--- START ---

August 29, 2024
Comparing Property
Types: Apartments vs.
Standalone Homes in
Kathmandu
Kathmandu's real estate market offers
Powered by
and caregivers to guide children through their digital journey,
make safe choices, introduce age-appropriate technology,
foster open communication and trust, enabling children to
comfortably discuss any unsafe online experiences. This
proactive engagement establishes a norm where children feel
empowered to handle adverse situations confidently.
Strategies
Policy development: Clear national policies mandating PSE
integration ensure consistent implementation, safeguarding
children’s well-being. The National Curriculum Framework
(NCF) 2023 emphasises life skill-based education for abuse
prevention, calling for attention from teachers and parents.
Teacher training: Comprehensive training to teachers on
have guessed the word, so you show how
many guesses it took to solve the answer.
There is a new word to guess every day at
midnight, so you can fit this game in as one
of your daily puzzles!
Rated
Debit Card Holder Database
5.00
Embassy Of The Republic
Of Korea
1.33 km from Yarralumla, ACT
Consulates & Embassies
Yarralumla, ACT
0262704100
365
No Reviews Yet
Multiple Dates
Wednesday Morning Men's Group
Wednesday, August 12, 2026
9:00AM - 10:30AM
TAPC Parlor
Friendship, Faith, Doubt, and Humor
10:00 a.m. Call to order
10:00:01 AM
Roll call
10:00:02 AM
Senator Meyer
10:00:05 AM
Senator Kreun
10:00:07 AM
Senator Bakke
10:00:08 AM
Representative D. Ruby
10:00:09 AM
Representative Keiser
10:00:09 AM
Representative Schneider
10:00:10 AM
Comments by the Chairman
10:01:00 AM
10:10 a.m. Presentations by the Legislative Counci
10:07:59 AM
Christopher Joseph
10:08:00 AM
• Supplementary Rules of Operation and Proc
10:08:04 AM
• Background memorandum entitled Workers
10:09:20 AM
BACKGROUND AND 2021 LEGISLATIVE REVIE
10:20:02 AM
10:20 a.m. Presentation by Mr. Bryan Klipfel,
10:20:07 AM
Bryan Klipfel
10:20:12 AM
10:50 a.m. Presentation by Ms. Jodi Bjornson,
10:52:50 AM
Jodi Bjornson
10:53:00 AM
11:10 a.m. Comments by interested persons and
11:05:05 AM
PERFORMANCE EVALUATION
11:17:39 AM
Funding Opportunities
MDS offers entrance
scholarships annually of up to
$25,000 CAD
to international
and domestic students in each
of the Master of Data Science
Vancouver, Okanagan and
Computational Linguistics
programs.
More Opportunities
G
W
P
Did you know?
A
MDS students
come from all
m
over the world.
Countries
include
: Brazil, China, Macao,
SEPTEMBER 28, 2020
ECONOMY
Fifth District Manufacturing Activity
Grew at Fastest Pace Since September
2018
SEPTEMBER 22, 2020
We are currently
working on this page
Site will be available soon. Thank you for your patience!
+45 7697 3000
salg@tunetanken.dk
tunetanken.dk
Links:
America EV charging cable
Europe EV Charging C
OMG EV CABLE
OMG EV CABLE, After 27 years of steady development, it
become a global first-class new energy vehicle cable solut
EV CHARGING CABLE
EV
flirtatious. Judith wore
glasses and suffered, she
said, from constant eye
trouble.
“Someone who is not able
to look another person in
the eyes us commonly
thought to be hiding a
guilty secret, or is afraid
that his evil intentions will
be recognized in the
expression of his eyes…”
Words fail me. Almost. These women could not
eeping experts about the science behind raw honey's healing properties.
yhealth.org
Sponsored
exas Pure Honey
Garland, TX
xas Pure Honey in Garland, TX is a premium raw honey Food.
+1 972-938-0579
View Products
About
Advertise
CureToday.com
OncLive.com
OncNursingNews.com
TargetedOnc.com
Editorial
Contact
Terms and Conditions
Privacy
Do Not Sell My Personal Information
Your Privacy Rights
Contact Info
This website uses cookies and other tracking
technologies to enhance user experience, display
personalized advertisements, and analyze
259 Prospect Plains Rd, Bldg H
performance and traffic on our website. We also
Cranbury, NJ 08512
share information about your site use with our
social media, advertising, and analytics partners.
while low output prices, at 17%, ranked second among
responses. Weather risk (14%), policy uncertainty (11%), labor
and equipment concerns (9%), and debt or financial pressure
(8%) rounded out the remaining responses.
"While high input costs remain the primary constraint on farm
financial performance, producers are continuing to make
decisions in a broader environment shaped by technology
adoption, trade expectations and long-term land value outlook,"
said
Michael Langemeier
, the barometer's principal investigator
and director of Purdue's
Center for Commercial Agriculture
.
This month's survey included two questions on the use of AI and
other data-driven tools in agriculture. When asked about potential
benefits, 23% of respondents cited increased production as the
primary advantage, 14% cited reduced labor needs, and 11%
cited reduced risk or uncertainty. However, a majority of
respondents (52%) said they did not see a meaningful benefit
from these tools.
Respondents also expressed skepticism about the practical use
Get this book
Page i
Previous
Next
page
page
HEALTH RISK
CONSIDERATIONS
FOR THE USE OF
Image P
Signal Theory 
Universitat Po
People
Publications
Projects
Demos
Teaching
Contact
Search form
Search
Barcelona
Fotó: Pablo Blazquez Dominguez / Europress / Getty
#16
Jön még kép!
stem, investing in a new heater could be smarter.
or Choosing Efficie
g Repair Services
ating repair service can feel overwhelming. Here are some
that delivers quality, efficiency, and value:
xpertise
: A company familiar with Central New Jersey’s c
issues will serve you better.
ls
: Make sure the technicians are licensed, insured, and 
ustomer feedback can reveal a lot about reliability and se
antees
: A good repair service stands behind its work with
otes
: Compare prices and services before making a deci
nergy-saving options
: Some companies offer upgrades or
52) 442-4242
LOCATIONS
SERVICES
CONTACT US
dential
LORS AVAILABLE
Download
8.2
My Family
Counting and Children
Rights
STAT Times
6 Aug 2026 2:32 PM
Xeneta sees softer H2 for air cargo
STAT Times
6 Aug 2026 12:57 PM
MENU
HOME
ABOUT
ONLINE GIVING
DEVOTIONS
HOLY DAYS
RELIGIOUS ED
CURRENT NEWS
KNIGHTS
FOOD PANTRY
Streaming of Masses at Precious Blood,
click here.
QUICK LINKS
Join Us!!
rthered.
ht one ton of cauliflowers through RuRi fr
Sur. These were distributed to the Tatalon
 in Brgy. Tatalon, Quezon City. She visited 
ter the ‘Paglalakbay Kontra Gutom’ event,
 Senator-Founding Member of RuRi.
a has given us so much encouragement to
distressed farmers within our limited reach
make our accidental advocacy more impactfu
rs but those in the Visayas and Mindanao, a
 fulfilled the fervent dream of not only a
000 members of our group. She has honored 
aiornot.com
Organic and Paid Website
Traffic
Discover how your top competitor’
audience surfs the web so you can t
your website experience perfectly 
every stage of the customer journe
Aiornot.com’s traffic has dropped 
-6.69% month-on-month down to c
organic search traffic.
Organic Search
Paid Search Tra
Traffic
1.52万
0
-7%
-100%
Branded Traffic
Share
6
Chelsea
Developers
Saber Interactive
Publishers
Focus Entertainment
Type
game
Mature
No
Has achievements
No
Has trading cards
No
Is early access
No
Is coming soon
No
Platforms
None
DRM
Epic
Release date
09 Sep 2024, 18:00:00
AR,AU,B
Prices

--- END ---

Reproduce the entries exactly, starting at their first line and stopping after the line with "11:17:39 AM".

August 29, 2024
Comparing Property
Types: Apartments vs.
Standalone Homes in
Kathmandu
Kathmandu's real estate market offers
Powered by
and caregivers to guide children through their digital journey,
make safe choices, introduce age-appropriate technology,
foster open communication and trust, enabling children to
comfortably discuss any unsafe online experiences. This
proactive engagement establishes a norm where children feel
empowered to handle adverse situations confidently.
Strategies
Policy development: Clear national policies mandating PSE
integration ensure consistent implementation, safeguarding
children’s well-being. The National Curriculum Framework
(NCF) 2023 emphasises life skill-based education for abuse
prevention, calling for attention from teachers and parents.
Teacher training: Comprehensive training to teachers on
have guessed the word, so you show how
many guesses it took to solve the answer.
There is a new word to guess every day at
midnight, so you can fit this game in as one
of your daily puzzles!
Rated
Debit Card Holder Database
5.00
Embassy Of The Republic
Of Korea
1.33 km from Yarralumla, ACT
Consulates & Embassies
Yarralumla, ACT
0262704100
365
No Reviews Yet
Multiple Dates
Wednesday Morning Men's Group
Wednesday, August 12, 2026
9:00AM - 10:30AM
TAPC Parlor
Friendship, Faith, Doubt, and Humor
10:00 a.m. Call to order
10:00:01 AM
Roll call
10:00:02 AM
Senator Meyer
10:00:05 AM
Senator Kreun
10:00:07 AM
Senator Bakke
10:00:08 AM
Representative D. Ruby
10:00:09 AM
Representative Keiser
10:00:09 AM
Representative Schneider
10:00:10 AM
Comments by the Chairman
10:01:00 AM
10:10 a.m. Presentations by the Legislative Counci
10:07:59 AM
Christopher Joseph
10:08:00 AM
• Supplementary Rules of Operation and Proc
10:08:04 AM
• Background memorandum entitled Workers
10:09:20 AM
BACKGROUND AND 2021 LEGISLATIVE REVIE
10:20:02 AM
10:20 a.m. Presentation by Mr. Bryan Klipfel,
10:20:07 AM
Bryan Klipfel
10:20:12 AM
10:50 a.m. Presentation by Ms. Jodi Bjornson,
10:52:50 AM
Jodi Bjornson
10:53:00 AM
11:10 a.m. Comments by interested persons and
11:05:05 AM
PERFORMANCE EVALUATION
11:17:39 AM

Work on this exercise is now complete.